Weiter kam sie nicht. Ein unerwarteter, harter Knall ins Gesicht schnitt Khione das Wort ab und ließ sie rückwärts straucheln. Vor ihr tanzten Sterne in der Dunkelheit, die von einem piependen Ton im Ohr begleitet wurden. Bevor sie verstand, was gerade geschah, packte er sie am Kragen und zog sie so nah an sich, dass sie den süßlichen Duft der Aislingblüte direkt abbekam. Noch nie zuvor hatte sie ihn so intensiv gerochen.
Auf Makhahs Zischen hin blinzelte sie und hob den Kopf. Sein Anblick ließ sie hart schlucken. Er sah wie ein Teufel aus ... Sein Antlitz war wutverzerrt und seine Augen funkelten gefährlich. Durch das Feuer im Kamin verschwommen seine Konturen mit dem Hintergrund, dennoch erkannte sie die Anspannung seiner Muskeln. Der Abstand zwischen ihnen war so dünn wie ein Messer und sie machte sich darauf gefasst, ein weiteres Mal geschlagen zu werden.
„Schweig, oder ich reiße dir die Zunge raus, Weib! Ich bin das Oberhaupt des Terikan!
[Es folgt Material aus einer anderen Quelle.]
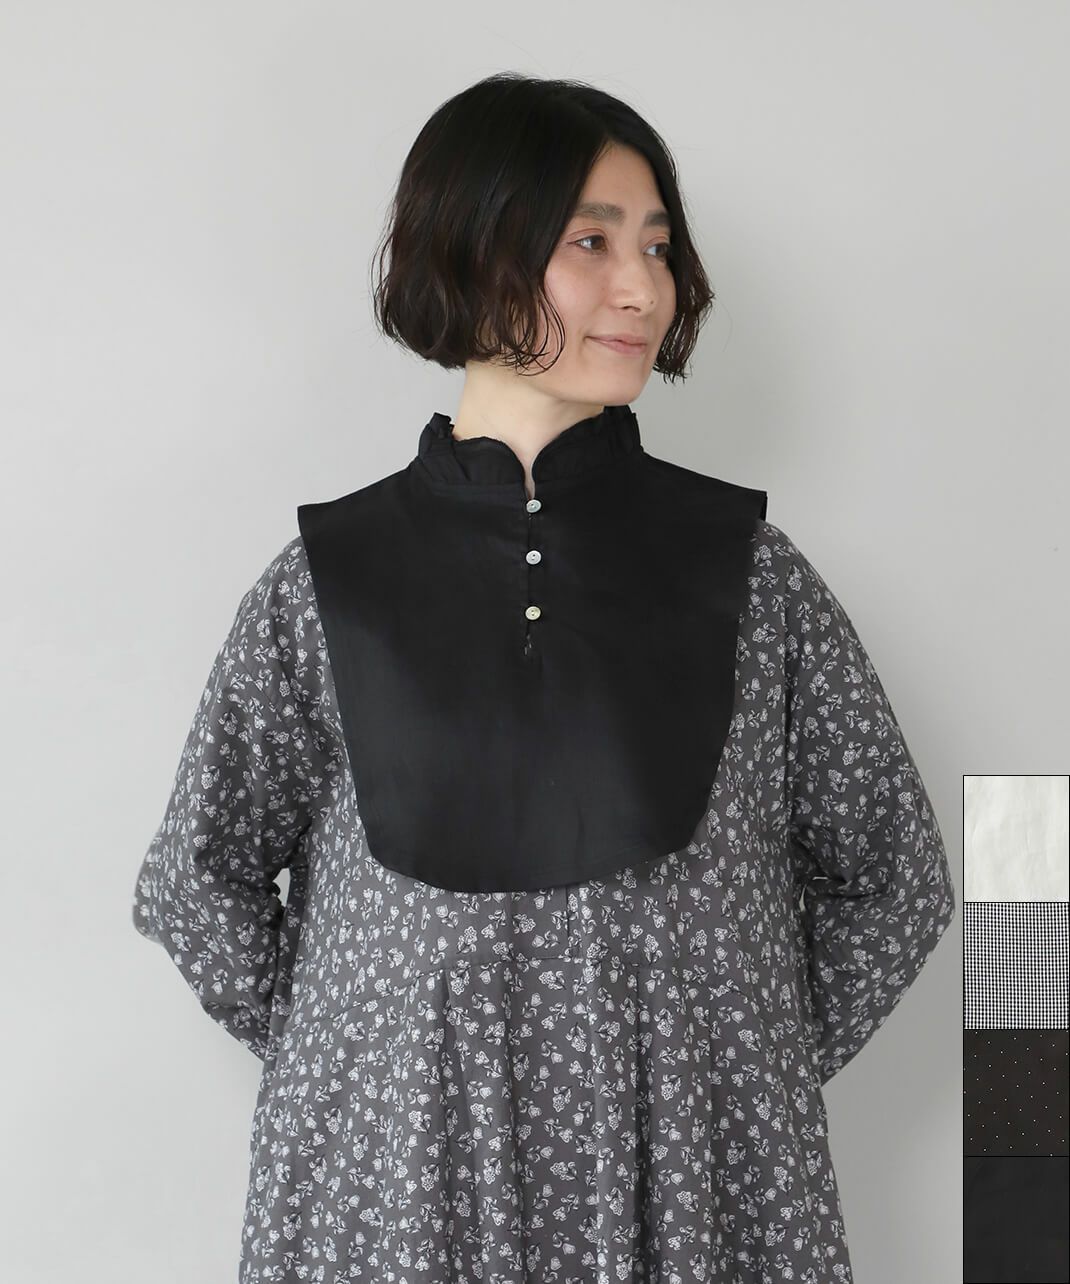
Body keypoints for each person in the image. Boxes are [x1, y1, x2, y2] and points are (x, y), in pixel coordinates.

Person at [131, 72, 956, 1283]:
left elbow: (891, 875)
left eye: (657, 247)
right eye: (590, 242)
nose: (642, 288)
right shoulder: (323, 585)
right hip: (394, 1202)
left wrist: (730, 1070)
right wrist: (365, 1064)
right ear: (472, 251)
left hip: (696, 1196)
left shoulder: (753, 577)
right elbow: (197, 881)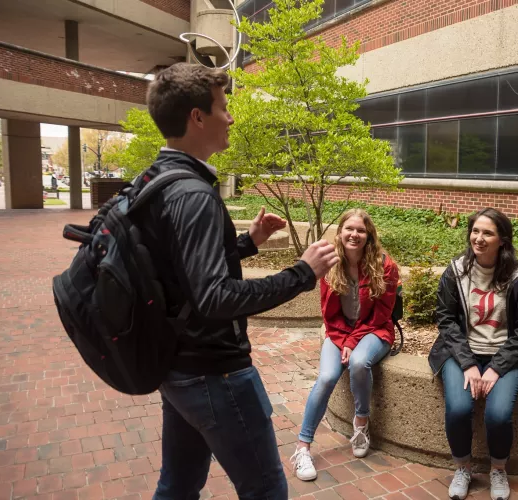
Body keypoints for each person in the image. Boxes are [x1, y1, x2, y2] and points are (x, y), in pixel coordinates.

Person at [132, 62, 339, 500]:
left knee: (179, 484)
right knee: (265, 491)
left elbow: (178, 270)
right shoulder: (193, 195)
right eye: (223, 107)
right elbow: (214, 297)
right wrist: (303, 272)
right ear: (197, 117)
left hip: (177, 366)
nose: (230, 117)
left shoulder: (155, 180)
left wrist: (246, 242)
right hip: (215, 373)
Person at [427, 208, 518, 500]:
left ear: (502, 239)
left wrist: (496, 367)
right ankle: (462, 467)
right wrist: (467, 363)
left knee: (499, 415)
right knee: (459, 409)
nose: (479, 238)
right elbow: (446, 319)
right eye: (475, 231)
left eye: (487, 233)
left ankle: (498, 469)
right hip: (461, 353)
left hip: (505, 356)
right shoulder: (456, 271)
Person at [290, 209, 400, 481]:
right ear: (339, 232)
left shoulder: (385, 266)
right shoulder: (330, 264)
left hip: (375, 330)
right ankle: (303, 446)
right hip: (339, 331)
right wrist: (344, 339)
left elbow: (382, 315)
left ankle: (361, 422)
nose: (354, 234)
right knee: (327, 377)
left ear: (369, 235)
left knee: (359, 362)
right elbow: (330, 314)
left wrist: (352, 342)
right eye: (349, 229)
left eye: (361, 230)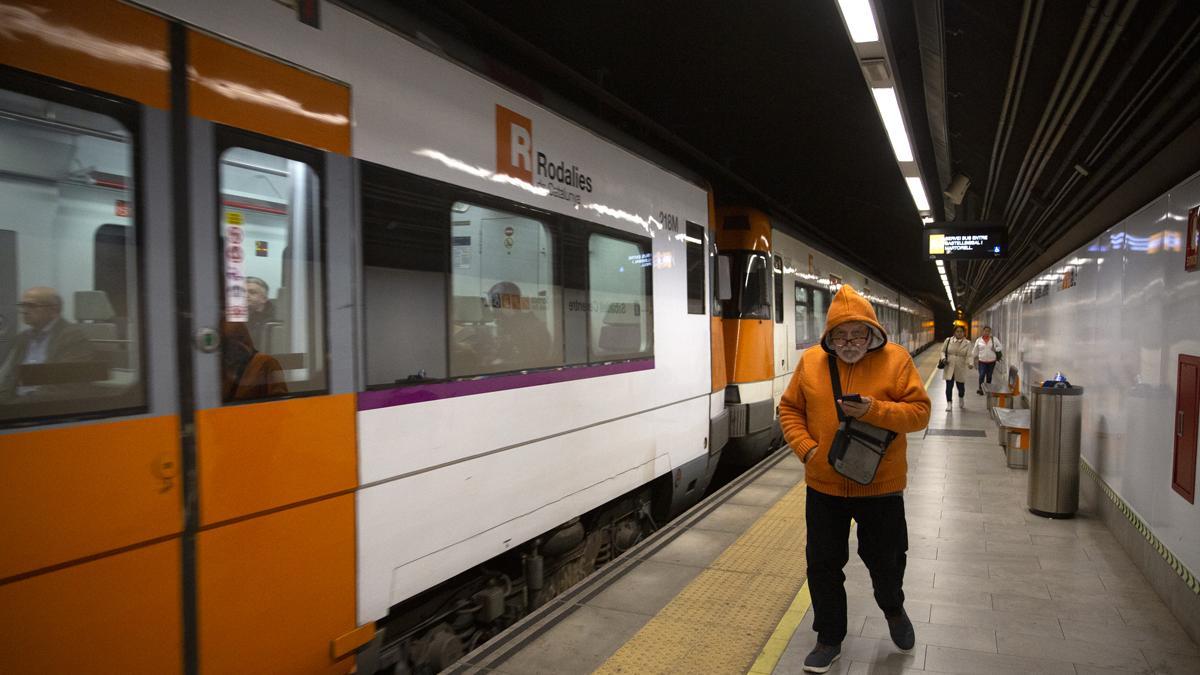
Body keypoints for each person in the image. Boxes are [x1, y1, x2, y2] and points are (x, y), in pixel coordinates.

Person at [779, 285, 931, 673]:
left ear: (872, 332)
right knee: (822, 563)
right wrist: (808, 450)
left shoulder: (896, 361)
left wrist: (874, 411)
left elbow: (919, 413)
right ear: (829, 336)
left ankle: (893, 609)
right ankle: (829, 638)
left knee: (885, 559)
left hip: (881, 487)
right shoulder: (811, 362)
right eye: (840, 336)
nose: (849, 343)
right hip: (824, 486)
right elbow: (789, 409)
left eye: (857, 334)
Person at [0, 287, 95, 401]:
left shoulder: (73, 338)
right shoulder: (22, 338)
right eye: (23, 305)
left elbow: (66, 386)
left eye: (31, 306)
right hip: (16, 405)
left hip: (46, 407)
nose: (24, 310)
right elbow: (10, 378)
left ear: (53, 310)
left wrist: (17, 405)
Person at [486, 281, 553, 370]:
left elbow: (535, 361)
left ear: (507, 304)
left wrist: (502, 363)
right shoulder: (511, 325)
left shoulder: (531, 327)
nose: (492, 310)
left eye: (494, 305)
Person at [221, 321, 287, 401]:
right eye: (224, 343)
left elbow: (280, 404)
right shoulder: (221, 369)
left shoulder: (266, 363)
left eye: (228, 342)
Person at [942, 325, 972, 411]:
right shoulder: (948, 341)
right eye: (957, 331)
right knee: (949, 386)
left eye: (961, 331)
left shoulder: (967, 343)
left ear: (964, 333)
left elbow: (969, 355)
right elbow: (942, 351)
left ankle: (961, 398)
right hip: (949, 366)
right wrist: (943, 358)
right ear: (954, 332)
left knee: (961, 387)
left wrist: (970, 363)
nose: (959, 333)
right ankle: (949, 404)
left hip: (960, 367)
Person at [245, 276, 278, 351]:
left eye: (252, 292)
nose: (246, 295)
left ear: (264, 299)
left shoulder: (275, 319)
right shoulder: (233, 317)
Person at [972, 325, 1003, 395]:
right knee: (982, 375)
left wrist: (995, 349)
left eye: (988, 331)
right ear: (983, 331)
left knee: (989, 376)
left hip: (991, 361)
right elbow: (975, 351)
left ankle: (988, 389)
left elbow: (1001, 346)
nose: (987, 332)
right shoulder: (979, 340)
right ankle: (981, 389)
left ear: (990, 332)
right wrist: (974, 360)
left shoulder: (994, 339)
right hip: (982, 361)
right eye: (985, 331)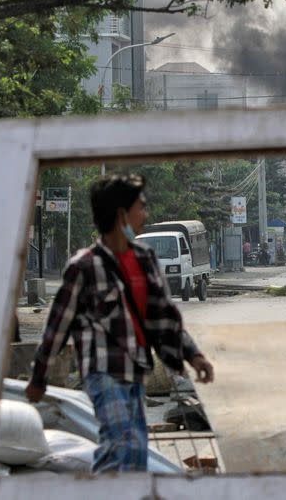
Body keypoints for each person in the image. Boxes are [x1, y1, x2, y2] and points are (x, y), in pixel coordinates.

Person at [26, 174, 214, 473]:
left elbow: (164, 315)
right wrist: (39, 377)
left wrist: (193, 355)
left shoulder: (145, 258)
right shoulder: (84, 266)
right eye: (140, 207)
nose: (145, 214)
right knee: (120, 445)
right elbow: (57, 326)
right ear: (120, 214)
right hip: (102, 372)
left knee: (135, 452)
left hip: (135, 370)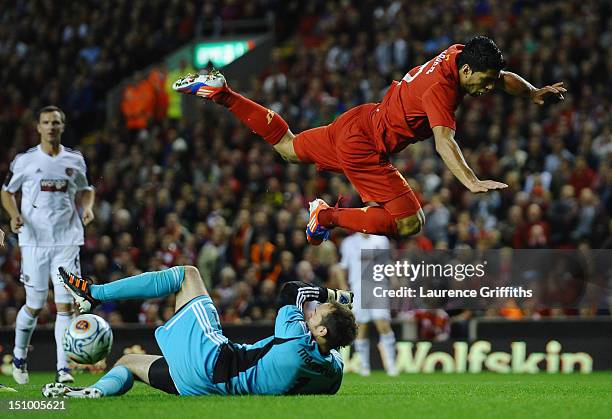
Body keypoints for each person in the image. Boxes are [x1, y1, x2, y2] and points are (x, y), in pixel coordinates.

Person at [172, 36, 566, 245]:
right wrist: (471, 180)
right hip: (366, 147)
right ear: (465, 71)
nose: (484, 90)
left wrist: (531, 92)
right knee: (410, 222)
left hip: (358, 120)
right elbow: (444, 141)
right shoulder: (441, 91)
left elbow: (502, 77)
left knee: (288, 148)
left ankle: (221, 93)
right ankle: (324, 216)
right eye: (480, 83)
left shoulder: (459, 55)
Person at [42, 265, 356, 398]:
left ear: (322, 329)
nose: (311, 311)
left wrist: (337, 297)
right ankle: (94, 391)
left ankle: (95, 293)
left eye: (317, 313)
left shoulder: (294, 339)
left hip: (213, 362)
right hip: (204, 388)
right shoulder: (334, 373)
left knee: (187, 275)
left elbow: (292, 291)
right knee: (127, 363)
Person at [1, 106, 95, 384]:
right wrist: (14, 215)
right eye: (46, 122)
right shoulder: (25, 161)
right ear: (38, 127)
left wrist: (87, 208)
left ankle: (63, 369)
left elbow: (86, 189)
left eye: (56, 122)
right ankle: (19, 355)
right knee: (35, 304)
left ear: (62, 126)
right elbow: (6, 192)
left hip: (67, 240)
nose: (51, 127)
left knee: (65, 305)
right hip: (34, 242)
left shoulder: (75, 160)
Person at [339, 233, 398, 376]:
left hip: (378, 286)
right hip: (358, 288)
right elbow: (343, 266)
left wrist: (394, 277)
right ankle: (364, 367)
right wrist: (343, 284)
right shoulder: (348, 242)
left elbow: (386, 262)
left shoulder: (381, 240)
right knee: (361, 326)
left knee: (382, 323)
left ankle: (391, 365)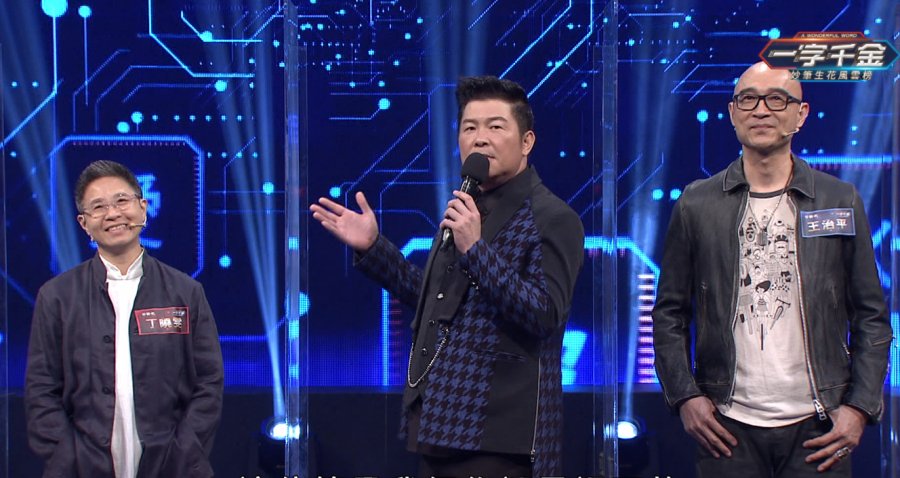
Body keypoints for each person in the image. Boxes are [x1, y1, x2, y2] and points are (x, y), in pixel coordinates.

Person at [310, 76, 584, 477]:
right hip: (439, 427)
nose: (480, 138)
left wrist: (476, 250)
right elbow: (437, 300)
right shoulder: (466, 207)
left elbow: (546, 315)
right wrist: (374, 248)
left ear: (527, 141)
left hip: (501, 436)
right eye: (469, 127)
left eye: (495, 126)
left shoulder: (552, 218)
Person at [652, 62, 892, 477]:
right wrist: (685, 396)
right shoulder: (697, 203)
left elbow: (871, 315)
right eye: (748, 99)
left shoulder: (838, 199)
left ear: (801, 114)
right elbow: (669, 313)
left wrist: (859, 407)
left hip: (820, 424)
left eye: (777, 99)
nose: (761, 110)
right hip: (727, 426)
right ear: (732, 113)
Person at [25, 160, 224, 478]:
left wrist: (183, 452)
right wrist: (69, 457)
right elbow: (41, 389)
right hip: (83, 467)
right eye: (98, 207)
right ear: (84, 223)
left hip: (172, 465)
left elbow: (208, 381)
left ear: (143, 208)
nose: (113, 214)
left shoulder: (185, 292)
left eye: (121, 201)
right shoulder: (57, 297)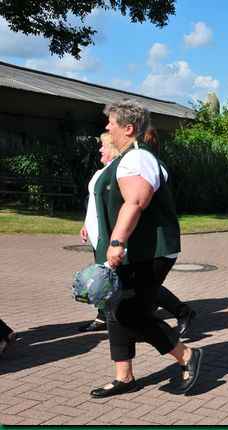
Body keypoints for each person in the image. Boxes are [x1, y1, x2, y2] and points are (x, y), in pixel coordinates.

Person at [89, 99, 201, 398]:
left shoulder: (137, 159)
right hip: (133, 253)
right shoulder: (124, 159)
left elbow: (136, 201)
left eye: (111, 122)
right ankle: (124, 377)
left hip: (148, 251)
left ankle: (187, 355)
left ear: (128, 128)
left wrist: (117, 242)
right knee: (116, 310)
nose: (107, 126)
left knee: (131, 314)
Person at [78, 133, 196, 337]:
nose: (100, 149)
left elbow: (134, 203)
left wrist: (118, 240)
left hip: (121, 241)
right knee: (115, 286)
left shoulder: (135, 166)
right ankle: (107, 319)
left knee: (135, 291)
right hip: (103, 238)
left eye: (104, 145)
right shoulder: (106, 171)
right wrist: (88, 223)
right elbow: (98, 203)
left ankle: (179, 317)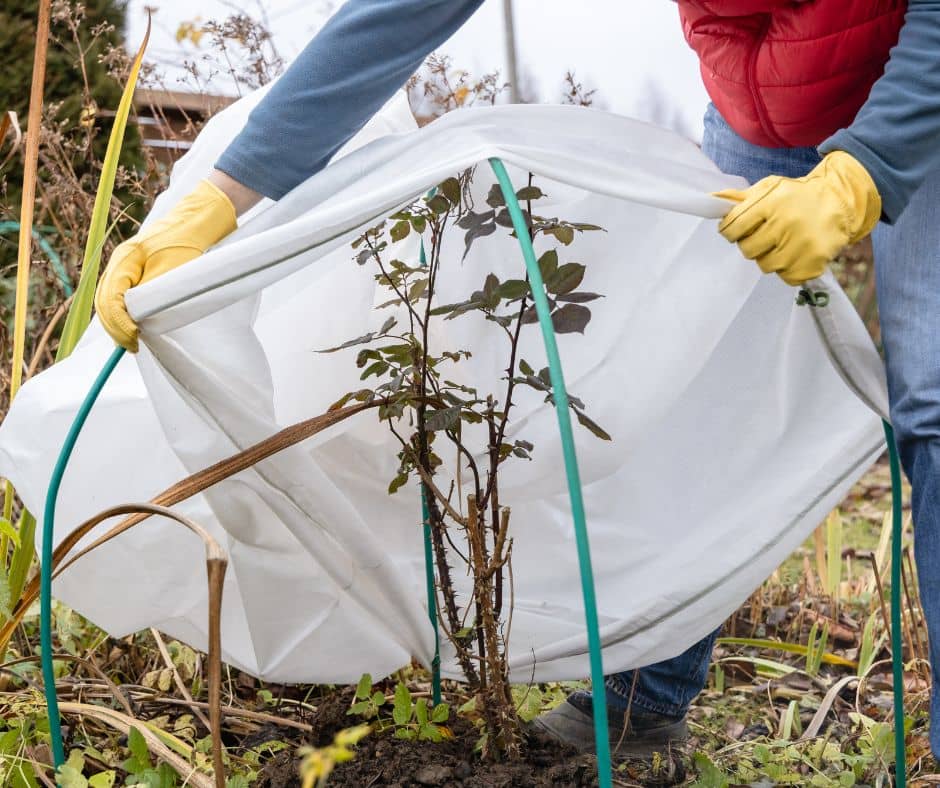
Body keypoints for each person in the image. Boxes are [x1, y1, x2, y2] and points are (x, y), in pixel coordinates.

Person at [94, 0, 940, 759]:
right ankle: (641, 704)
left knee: (932, 401)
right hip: (762, 91)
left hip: (919, 74)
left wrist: (865, 167)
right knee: (689, 374)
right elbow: (400, 13)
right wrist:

Du hast mir überhaupt nichts zu sagen!", spukte Makhah ihr ungehalten ins Gesicht. „Ihr seid alle gleich und versucht, uns Arakis zu euren Gunsten zu verändern!" Grob schob er sie von sich und trat zum Kamin, um das Feuer zu schüren. „Was müssen sich die Götter gedacht haben, mich so mit solch einer Sheikah zu bestrafen?", brauste er auf. Gleichzeitig schlug er mit dem Eisenstück auf das glühende Holz ein, das daraufhin leuchtende Funken in die Höhe spie.
Zitternd und bewegungslos sah Khione ihn mit offenem Mund an, nicht in der Lage, etwas darauf zu erwidern. All die Worte, dass die Frauen den Arakis heilig waren und sie als Shihara eine gewisse Macht besaß, waren nichts als Lüge. Sie war nur dafür zuständig, Nachkommen zu zeugen. Bei allem andere hatte sie keinen Einfluss. Es war eine bittere Erkenntnis, die sie den Blick wieder senken ließ.
Mit Tränen in den Augen und vor sich ineinander gefalteten Händen wich Khione zwei Schritte zurück. Unterwürfig verbeugte sie sich. „Ich werde mich zurückziehen, Shiharu", sagte sie leise, aber deutlich. Während Makhah weiterhin wütete und ihr keine Beachtung mehr schenkte, verließ sie enttäuscht die Empfangshalle.
Der Gang war leer und lag in völliger Dunkelheit. Einen Augenblick stellte sich Khione ans Fenster und sah in die Nacht hinaus. Wie hatte sie nur glauben können, Makhah hätte sich ins Positive verändert? Er hatte sie erneut geschlagen und ihr deutlich zu verstehen gegeben, was er von ihr hielt. Nie würde er sie als seine Frau akzeptieren, egal, was sie tat. In Zukunft würde sie sich hüten, jemals wieder einen Rat, eine Idee oder ihre Sorge auszusprechen.